* _EXERCISE DESCRIPTION_: Arrange the lines of the records as a Markdown table with the columns Number and Text. Start with the line containing "genus: Sitta", end with the last line of the records, and omit any blank lines.

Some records

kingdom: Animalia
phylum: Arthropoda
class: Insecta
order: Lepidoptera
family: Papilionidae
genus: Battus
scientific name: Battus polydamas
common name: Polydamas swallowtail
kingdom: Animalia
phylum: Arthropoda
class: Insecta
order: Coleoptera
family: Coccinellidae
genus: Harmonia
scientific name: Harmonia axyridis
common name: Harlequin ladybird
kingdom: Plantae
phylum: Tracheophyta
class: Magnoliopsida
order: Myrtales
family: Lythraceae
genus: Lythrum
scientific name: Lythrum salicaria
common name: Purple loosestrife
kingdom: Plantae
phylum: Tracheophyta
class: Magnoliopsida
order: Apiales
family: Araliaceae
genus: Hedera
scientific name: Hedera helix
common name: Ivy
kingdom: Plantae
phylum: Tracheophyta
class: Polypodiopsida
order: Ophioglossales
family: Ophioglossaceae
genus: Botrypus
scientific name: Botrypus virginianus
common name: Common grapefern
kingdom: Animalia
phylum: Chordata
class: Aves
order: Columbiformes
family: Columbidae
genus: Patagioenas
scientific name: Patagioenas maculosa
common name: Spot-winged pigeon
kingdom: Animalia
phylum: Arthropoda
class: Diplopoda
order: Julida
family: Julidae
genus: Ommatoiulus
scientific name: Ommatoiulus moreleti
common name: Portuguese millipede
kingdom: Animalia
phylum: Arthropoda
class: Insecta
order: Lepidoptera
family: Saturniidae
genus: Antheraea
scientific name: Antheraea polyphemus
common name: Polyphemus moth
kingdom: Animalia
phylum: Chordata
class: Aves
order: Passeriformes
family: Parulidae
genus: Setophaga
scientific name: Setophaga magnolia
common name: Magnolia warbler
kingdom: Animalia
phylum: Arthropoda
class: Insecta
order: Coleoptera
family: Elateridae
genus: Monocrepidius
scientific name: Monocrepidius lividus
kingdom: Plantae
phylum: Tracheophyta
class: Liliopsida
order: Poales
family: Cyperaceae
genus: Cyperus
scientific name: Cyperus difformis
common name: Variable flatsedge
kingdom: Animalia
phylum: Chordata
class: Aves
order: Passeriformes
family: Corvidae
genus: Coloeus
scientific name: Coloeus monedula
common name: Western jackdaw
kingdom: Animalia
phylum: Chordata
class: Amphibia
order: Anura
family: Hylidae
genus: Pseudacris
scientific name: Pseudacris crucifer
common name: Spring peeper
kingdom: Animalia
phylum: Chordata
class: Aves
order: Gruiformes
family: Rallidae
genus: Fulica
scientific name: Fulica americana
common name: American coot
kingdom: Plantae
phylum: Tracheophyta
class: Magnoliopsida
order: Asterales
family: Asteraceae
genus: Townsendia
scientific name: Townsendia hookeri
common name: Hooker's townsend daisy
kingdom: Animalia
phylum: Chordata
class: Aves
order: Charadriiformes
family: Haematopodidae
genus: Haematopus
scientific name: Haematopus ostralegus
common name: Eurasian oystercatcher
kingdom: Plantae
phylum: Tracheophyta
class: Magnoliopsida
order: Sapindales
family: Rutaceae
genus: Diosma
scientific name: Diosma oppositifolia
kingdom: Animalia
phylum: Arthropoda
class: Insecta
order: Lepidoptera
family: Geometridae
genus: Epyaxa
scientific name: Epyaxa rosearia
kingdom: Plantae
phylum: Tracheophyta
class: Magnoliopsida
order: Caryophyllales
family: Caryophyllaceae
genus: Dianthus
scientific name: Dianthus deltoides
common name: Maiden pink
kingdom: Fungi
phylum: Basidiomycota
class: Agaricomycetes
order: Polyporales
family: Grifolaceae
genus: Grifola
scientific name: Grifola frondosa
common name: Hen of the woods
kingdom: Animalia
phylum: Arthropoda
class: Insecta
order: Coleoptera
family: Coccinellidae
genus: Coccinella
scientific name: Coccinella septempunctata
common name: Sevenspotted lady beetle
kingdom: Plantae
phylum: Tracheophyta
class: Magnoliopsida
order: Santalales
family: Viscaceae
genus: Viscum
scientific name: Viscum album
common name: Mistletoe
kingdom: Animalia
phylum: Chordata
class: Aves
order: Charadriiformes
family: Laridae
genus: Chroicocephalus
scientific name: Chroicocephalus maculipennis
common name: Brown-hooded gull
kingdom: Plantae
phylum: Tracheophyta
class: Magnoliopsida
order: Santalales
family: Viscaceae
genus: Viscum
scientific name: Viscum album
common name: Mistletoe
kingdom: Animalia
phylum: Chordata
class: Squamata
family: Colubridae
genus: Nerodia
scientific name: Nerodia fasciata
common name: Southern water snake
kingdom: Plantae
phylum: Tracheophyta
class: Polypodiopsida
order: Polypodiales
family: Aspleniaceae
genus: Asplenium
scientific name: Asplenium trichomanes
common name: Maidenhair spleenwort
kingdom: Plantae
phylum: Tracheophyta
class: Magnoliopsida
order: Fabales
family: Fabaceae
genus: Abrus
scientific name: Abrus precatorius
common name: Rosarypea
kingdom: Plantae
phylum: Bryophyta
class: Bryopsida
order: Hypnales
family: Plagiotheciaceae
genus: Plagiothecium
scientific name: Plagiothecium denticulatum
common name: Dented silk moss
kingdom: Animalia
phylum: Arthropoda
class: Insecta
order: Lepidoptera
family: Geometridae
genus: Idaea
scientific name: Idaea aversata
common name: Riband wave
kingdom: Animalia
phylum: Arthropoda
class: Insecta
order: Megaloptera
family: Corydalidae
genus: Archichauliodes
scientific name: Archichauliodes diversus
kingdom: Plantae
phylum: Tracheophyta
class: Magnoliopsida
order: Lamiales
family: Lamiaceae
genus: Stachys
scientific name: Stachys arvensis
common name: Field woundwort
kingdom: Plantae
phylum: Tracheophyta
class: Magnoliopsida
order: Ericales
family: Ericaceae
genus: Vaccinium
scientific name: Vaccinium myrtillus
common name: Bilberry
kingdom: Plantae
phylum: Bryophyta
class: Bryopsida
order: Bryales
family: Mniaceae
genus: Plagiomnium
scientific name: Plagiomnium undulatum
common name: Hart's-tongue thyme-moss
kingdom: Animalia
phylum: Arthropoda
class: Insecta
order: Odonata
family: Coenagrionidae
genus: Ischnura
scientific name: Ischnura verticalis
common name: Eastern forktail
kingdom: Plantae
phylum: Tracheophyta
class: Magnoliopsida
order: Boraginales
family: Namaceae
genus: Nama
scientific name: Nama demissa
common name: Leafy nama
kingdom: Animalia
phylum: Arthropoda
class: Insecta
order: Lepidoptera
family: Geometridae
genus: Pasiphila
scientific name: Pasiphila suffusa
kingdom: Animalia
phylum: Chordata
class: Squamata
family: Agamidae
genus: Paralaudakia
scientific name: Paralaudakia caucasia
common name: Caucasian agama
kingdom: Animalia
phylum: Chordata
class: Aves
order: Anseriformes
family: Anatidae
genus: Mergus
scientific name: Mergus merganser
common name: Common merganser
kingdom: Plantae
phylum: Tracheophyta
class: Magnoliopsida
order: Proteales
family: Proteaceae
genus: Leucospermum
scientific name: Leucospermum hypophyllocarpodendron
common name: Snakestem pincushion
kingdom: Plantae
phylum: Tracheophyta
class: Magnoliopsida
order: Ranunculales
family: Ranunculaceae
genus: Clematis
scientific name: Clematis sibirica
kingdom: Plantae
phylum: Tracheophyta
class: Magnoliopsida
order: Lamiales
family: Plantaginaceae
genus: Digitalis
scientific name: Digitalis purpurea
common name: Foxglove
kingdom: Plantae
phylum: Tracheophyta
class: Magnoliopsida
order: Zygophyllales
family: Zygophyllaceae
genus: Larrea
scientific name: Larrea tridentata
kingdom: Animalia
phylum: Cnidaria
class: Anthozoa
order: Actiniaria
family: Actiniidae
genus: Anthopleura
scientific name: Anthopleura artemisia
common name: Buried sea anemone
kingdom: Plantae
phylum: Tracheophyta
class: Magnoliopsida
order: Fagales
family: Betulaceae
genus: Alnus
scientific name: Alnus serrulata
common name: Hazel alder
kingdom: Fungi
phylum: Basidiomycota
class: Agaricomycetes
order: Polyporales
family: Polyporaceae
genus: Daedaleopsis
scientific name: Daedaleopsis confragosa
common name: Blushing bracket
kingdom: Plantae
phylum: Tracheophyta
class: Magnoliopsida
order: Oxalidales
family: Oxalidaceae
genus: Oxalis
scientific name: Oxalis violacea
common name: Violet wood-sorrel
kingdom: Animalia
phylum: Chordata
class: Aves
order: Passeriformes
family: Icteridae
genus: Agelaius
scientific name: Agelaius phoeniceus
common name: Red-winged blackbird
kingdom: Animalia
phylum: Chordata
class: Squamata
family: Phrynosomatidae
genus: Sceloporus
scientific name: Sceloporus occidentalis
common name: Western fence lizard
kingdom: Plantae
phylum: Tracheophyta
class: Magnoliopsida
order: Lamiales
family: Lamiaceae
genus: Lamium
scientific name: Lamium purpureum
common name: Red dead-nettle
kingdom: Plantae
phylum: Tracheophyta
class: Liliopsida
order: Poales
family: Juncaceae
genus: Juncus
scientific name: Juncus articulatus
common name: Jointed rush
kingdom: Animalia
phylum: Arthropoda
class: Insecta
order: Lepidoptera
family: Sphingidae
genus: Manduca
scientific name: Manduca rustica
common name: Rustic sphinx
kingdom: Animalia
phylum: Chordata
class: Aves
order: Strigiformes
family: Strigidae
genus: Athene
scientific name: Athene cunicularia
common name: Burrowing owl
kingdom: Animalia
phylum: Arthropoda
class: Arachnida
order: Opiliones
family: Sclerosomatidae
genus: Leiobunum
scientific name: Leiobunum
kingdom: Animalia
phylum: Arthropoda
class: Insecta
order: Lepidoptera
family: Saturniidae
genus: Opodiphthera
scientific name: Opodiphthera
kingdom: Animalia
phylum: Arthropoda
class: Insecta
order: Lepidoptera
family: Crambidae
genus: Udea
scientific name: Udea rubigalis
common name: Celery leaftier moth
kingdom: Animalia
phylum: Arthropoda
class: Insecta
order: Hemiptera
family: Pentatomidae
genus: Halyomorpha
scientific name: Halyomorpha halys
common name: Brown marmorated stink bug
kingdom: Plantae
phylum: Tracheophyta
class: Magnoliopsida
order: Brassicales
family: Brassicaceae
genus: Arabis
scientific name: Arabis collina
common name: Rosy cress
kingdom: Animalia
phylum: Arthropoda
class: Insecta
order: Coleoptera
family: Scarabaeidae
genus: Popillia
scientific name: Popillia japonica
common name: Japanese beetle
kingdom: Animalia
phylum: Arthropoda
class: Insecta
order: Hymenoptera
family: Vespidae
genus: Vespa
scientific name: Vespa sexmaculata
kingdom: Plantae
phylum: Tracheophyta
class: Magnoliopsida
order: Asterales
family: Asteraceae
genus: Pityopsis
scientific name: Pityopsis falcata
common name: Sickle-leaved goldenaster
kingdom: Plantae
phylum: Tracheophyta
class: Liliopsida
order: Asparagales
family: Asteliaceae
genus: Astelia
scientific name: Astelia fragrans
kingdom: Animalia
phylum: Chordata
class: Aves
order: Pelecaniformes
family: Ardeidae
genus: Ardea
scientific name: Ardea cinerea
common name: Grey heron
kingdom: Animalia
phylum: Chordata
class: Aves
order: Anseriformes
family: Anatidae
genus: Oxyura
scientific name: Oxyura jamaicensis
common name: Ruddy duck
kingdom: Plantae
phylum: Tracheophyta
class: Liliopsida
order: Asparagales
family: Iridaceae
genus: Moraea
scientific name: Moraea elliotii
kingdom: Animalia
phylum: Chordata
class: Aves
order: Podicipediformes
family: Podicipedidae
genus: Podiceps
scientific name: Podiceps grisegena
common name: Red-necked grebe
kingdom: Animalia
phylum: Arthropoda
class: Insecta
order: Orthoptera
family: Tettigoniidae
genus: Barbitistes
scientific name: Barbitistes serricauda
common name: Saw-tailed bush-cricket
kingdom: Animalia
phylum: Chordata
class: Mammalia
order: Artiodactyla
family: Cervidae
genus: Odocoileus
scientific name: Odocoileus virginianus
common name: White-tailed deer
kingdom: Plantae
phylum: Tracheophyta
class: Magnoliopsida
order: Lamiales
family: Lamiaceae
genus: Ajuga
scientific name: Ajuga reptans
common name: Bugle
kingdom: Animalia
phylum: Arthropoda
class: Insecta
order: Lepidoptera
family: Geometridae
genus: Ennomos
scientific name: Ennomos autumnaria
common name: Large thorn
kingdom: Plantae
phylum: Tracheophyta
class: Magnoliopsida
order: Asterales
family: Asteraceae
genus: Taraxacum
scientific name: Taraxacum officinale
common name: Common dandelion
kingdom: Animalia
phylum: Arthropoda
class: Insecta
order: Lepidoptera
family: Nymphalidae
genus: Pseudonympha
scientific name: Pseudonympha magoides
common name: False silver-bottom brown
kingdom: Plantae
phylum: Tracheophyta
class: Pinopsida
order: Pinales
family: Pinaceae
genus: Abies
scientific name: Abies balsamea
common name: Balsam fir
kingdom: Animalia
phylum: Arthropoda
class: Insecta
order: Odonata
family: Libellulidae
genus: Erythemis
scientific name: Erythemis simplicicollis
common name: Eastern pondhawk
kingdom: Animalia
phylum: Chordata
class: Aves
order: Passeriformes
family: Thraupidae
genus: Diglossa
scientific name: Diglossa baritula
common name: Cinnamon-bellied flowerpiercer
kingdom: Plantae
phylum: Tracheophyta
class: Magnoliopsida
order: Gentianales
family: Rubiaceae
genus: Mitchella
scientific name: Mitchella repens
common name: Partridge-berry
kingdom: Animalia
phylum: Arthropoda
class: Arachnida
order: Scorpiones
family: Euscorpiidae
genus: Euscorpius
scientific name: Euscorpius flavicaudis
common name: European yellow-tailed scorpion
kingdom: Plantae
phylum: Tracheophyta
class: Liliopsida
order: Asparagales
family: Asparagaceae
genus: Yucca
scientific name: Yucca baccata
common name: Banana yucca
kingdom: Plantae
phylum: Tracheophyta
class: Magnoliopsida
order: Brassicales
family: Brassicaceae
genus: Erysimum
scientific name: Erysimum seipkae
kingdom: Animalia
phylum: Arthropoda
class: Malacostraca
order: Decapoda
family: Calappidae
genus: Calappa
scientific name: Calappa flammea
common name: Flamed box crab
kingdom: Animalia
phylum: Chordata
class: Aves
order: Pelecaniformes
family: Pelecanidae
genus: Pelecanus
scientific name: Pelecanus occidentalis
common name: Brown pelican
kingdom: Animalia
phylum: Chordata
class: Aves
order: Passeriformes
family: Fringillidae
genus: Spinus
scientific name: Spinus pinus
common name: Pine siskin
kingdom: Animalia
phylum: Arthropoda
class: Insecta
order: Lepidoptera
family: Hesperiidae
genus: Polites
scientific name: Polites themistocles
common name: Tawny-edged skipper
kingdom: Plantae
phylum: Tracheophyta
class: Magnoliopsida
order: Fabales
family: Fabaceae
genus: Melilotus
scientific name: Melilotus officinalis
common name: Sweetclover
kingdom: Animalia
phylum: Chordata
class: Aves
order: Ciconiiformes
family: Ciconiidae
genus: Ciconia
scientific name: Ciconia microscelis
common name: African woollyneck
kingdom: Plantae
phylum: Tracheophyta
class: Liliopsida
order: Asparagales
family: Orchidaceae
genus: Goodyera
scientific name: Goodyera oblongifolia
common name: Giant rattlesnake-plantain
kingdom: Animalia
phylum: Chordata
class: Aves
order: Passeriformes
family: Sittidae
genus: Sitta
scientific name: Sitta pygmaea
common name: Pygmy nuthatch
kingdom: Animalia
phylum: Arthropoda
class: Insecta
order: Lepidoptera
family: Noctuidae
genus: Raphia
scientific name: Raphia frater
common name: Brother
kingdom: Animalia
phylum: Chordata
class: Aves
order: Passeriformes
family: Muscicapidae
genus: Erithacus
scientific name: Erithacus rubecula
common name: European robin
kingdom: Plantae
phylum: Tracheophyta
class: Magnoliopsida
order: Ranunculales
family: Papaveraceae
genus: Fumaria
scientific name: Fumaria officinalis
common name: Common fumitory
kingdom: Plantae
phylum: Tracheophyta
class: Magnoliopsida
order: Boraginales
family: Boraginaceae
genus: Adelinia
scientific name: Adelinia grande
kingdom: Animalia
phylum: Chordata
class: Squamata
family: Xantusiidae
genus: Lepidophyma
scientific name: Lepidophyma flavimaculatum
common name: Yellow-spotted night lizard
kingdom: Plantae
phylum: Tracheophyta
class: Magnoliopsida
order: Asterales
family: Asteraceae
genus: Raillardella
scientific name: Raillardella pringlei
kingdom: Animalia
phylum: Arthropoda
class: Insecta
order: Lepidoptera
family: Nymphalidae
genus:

* _WRITTEN RESPONSE_:
| Number | Text |
|---|---|
| 1 | genus: Sitta |
| 2 | scientific name: Sitta pygmaea |
| 3 | common name: Pygmy nuthatch |
| 4 | kingdom: Animalia |
| 5 | phylum: Arthropoda |
| 6 | class: Insecta |
| 7 | order: Lepidoptera |
| 8 | family: Noctuidae |
| 9 | genus: Raphia |
| 10 | scientific name: Raphia frater |
| 11 | common name: Brother |
| 12 | kingdom: Animalia |
| 13 | phylum: Chordata |
| 14 | class: Aves |
| 15 | order: Passeriformes |
| 16 | family: Muscicapidae |
| 17 | genus: Erithacus |
| 18 | scientific name: Erithacus rubecula |
| 19 | common name: European robin |
| 20 | kingdom: Plantae |
| 21 | phylum: Tracheophyta |
| 22 | class: Magnoliopsida |
| 23 | order: Ranunculales |
| 24 | family: Papaveraceae |
| 25 | genus: Fumaria |
| 26 | scientific name: Fumaria officinalis |
| 27 | common name: Common fumitory |
| 28 | kingdom: Plantae |
| 29 | phylum: Tracheophyta |
| 30 | class: Magnoliopsida |
| 31 | order: Boraginales |
| 32 | family: Boraginaceae |
| 33 | genus: Adelinia |
| 34 | scientific name: Adelinia grande |
| 35 | kingdom: Animalia |
| 36 | phylum: Chordata |
| 37 | class: Squamata |
| 38 | family: Xantusiidae |
| 39 | genus: Lepidophyma |
| 40 | scientific name: Lepidophyma flavimaculatum |
| 41 | common name: Yellow-spotted night lizard |
| 42 | kingdom: Plantae |
| 43 | phylum: Tracheophyta |
| 44 | class: Magnoliopsida |
| 45 | order: Asterales |
| 46 | family: Asteraceae |
| 47 | genus: Raillardella |
| 48 | scientific name: Raillardella pringlei |
| 49 | kingdom: Animalia |
| 50 | phylum: Arthropoda |
| 51 | class: Insecta |
| 52 | order: Lepidoptera |
| 53 | family: Nymphalidae |
| 54 | genus: |